None of this is that surprising: the young American broke the law and he was brought before it, where after an eight-week trial in Fort Meade, Maryland, he was found in breach and will serve a hefty jail sentence. Whether the punishment is viewed as harsh or not is another story entirely. But one thing is for sure: This tale is over. The secret documents -- of supposed primary importance on the U.S.-led wars in Iraq and Afghanistan - were released by WikiLeaks in July and October 2010, but ask yourself: what do you remember of them nearly three scant years on? For me, it's a video (below) from a U.S. military helicopter in Iraq showing soldiers on board firing on journalists and other innocents, killing several. Tragic though the incident was, such confusion undeniably occurs in conflict zones.

Was it for that the Manning effectively gave up his life?

The man who rose to fame on the back of the documents is, meanwhile, in a jail of his own making and has been there for over a year, with no notion of when he might be able to leave. Julian Assange's WikiLeaks has in the intervening years been reduced to a watery website that churns out "very sensitive" material like the mundane emails of a security firm -- the provider of which, Jeremy Hammond, has pleaded guilty to the theft to a court in New York and looks set to be handed a 10-year sentence in September -- and rehashed declassified information that has been publicly available for years.

Assange, 42, has been living at the Ecuadorean Embassy in central London since June of last year after battling the courts in England against an extradition request by Sweden, where the authorities want to question him in relation to two complaints of sexual assault by two women, with the Supreme Court finally ordering his extradition, promoting Assange's flight to the embassy, where in a multimillion-pound operation British police have been stationed ever since waiting for him to pop out so they can haul him back in to court for contempt and possibly other charges. The former computer hacker is afraid that if he is sent to Sweden, he might swiftly be dispatched onwards to the United States, whose government he has angered over publishing Manning's leaks. That argument did not work with the courts in England, and for good reason: you can't avoid one legal matter for fear of another that may lie ahead, elsewhere, entirely unconnected.

Now Assange is hoping to sidestep justice entirely, by -- bizarrely -- attempting to become a politician in his homeland. He hopes to become, of all things, a senator in the state of Victoria in elections later this year under his newly launched WikiLeaks Party. Will the people of Victoria vote for a man who not only they cannot see in the flesh but is a fugitive from justice? Even if he is elected, Assange surely will not be able to take up his seat. It smells like a ruse.

Assange recently rose to prominence again on the back of his newest new buddy, Edward Snowden, whose flight from Hong Kong to Russia after leaking American intelligence secrets WikiLeaks says it helped organize. Straight away, without even knowing the man, Assange was calling him a chummy "Ed," and sought from his dismal dwellings in Knightsbridge to link himself to the global story, surely silently cursing Snowden for not having leaked to him instead of the Guardian and Washington Post, among other publications, and thereby not only buttressing his fading organization but his own ego, said by some who have known him to border on messianic.
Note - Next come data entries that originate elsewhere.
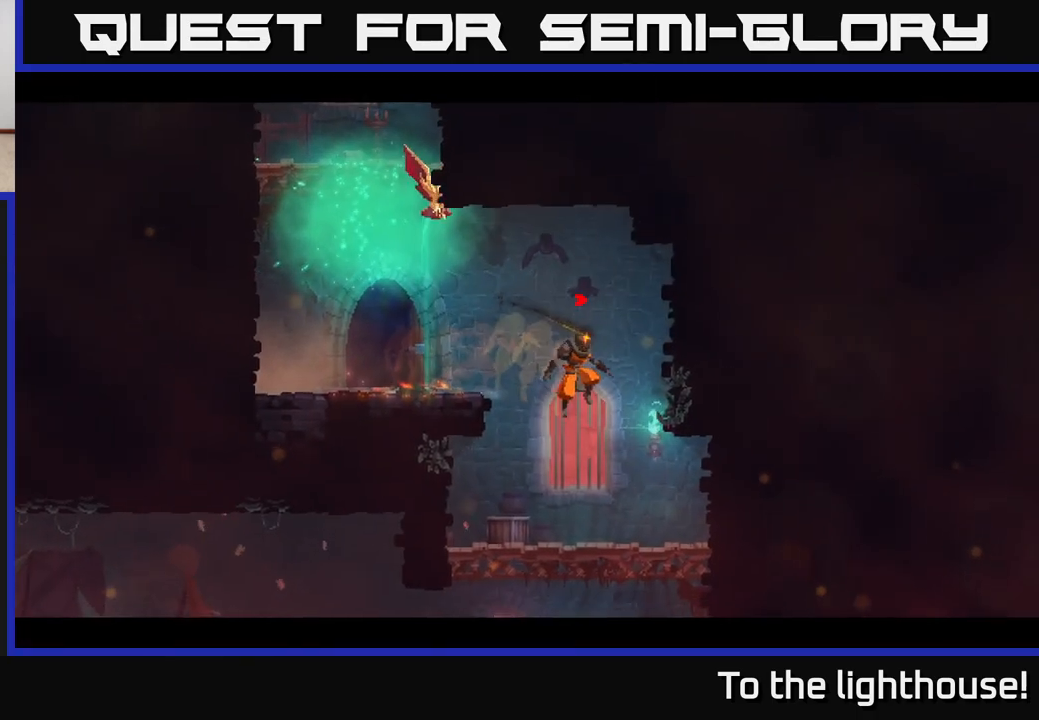
{"buttons": [], "left_stick": "down", "right_stick": "center", "events": [[100, "left_stick", "center"], [167, "left_stick", "left"], [300, "left_stick", "down"], [317, "right_stick", "center"], [400, "A", "down"], [483, "A", "up"]]}
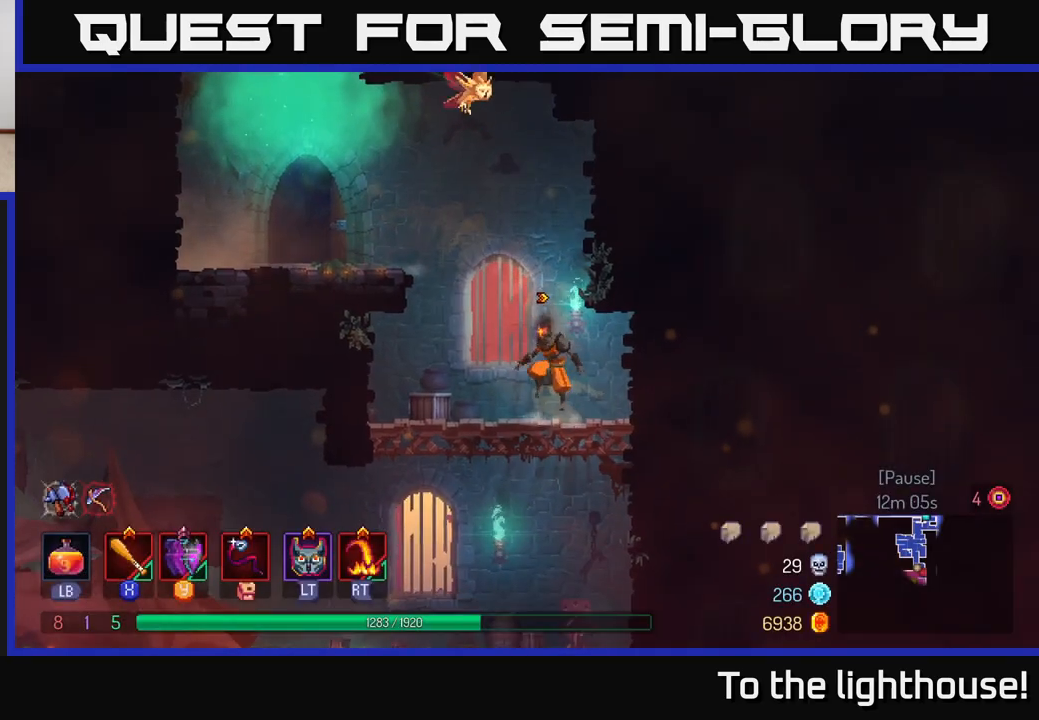
{"buttons": [], "left_stick": "left", "right_stick": "center", "events": [[100, "left_stick", "left"]]}
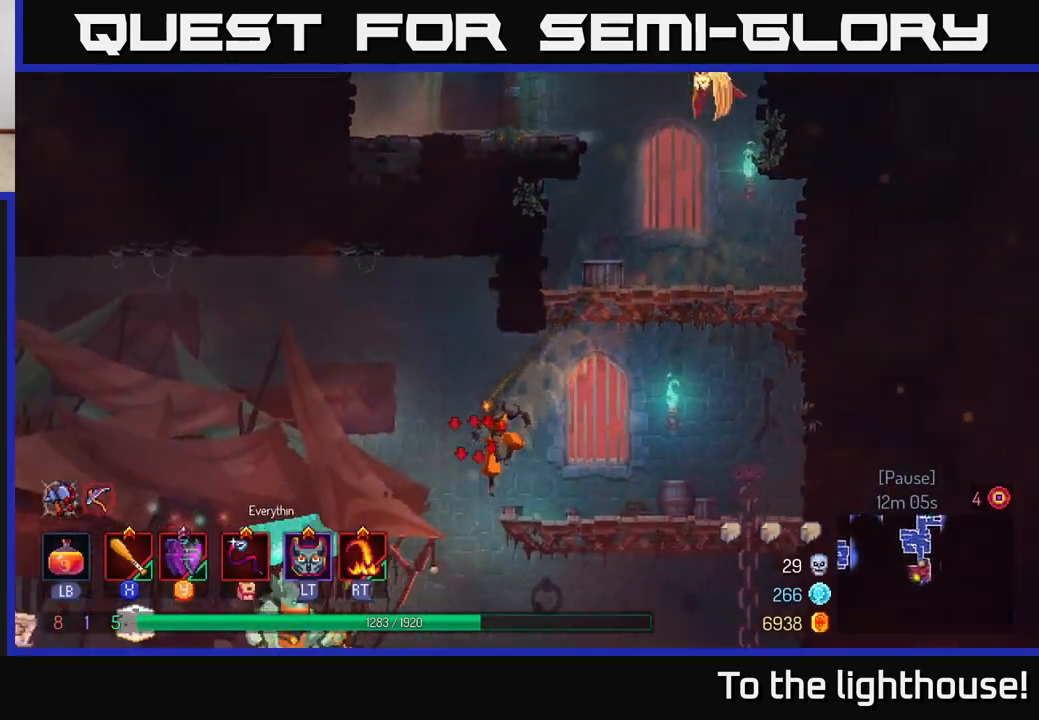
{"buttons": [], "left_stick": "left", "right_stick": "center", "events": [[283, "B", "down"], [467, "B", "up"]]}
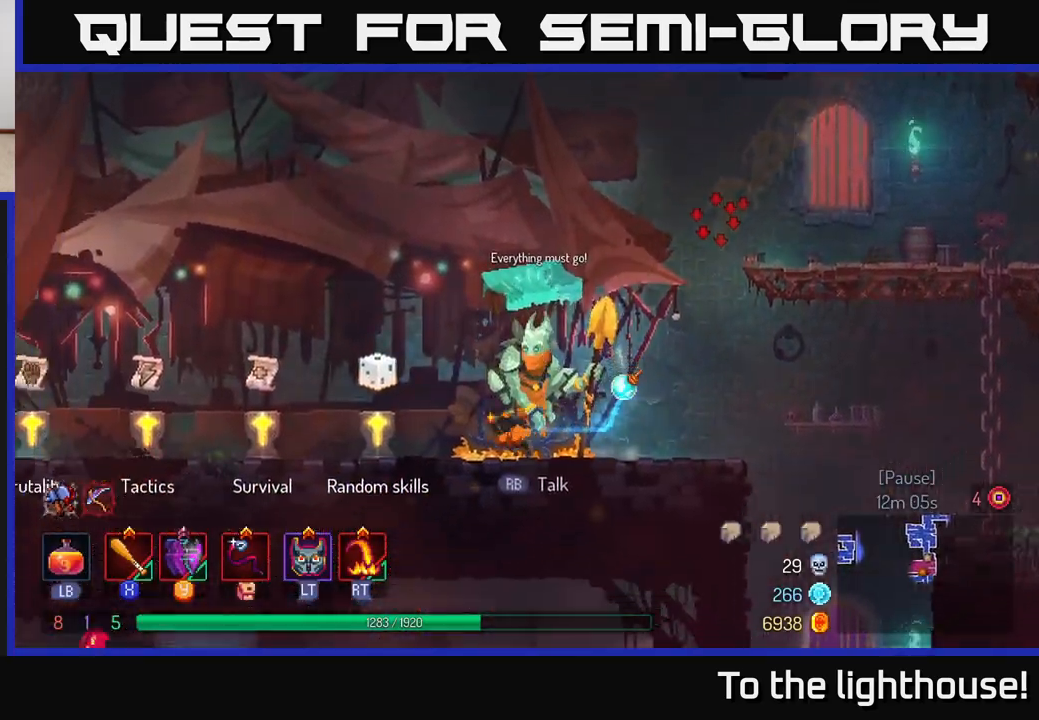
{"buttons": ["R1"], "left_stick": "left", "right_stick": "center", "events": [[483, "R1", "down"]]}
In all of this, it has become clear with the Assange saga that the utmost priority is to clear the air. No one can go through their lives, personal and professional, especially in the public eye, with accusations of sexual misconduct dogging them, fears of forward American punishment or not. It's all the more critical when trying to woo voters and get yourself into office, a place where peccadilloes are not tolerated, even in laidback Australia. That means that Assange must face questioning in Sweden. Come out of the embassy and face the world. In the words of some, Assange should Manning up.